Salatiga Christmas Parade - Merajut Kebhinekaan Menuju Tunggal Ika


Seperti tahun-tahun sebelumnya, ribuan umat kristiani di kota mungil Salatiga sangat antusias menyambut Hari Raya Natal 2019. Ini terlihat dari meriahnya Salatiga Christmas Parade yang digelar hari sabtu tanggal 14 Desember yang lalu.

Event yang diikuti oleh 31 peserta dari gereja-gereja maupun sekolah-sekolah kristen dan katolik di Salatiga cukup meriah. Walaupun semula diperkiraan ada sekitar 40-an kontingen, namun tidak mengurangi kemeriahan parade tersebut. Bahkan warga kota Salatiga yang non kristiani pun terlihat ikut menonton.

Salatiga Christmas Parade merupakan wujud toreransi yang tetap terjaga dengan baik oleh seluruh lapisan masyarakat yang heterogen. Dikota yang di tahun 2018 oleh Setara Institute dinobatkan sebagai kota tertoleran ke dua di Indonesia, tidak mengenal istilah mayoritas dan minoritas. Kami semua hidup rukun berdampingan dalam perbedaan.

Data Tersedia:
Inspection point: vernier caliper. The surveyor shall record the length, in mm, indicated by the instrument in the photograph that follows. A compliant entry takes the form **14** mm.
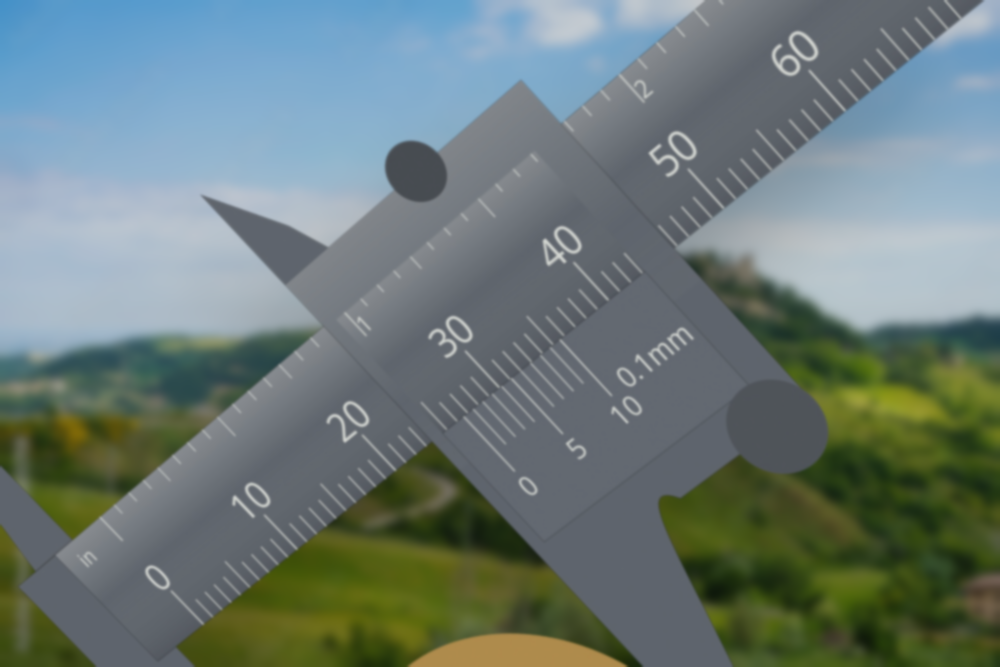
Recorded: **26.6** mm
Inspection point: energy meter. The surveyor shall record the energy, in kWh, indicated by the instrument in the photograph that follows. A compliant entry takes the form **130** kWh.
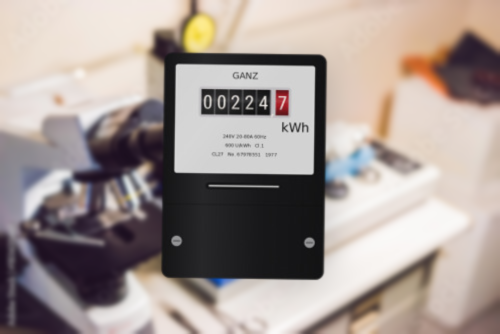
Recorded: **224.7** kWh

Petunjuk:
Jawablah pertanyaan berikut berdasarkan kutipan tentang Salatiga Christmas Parade.
(a) Pada hari dan tanggal berapa parade itu digelar?
(b) Berapa jumlah peserta yang mengikuti acara tersebut?
(c) Predikat apa yang diberikan Setara Institute kepada Salatiga pada tahun 2018?
Gunakan kutipan sebagai satu-satunya sumber jawaban.

Jawaban:
(a) Hari Sabtu, tanggal 14 Desember.
(b) 31 peserta.
(c) Kota tertoleran kedua di Indonesia.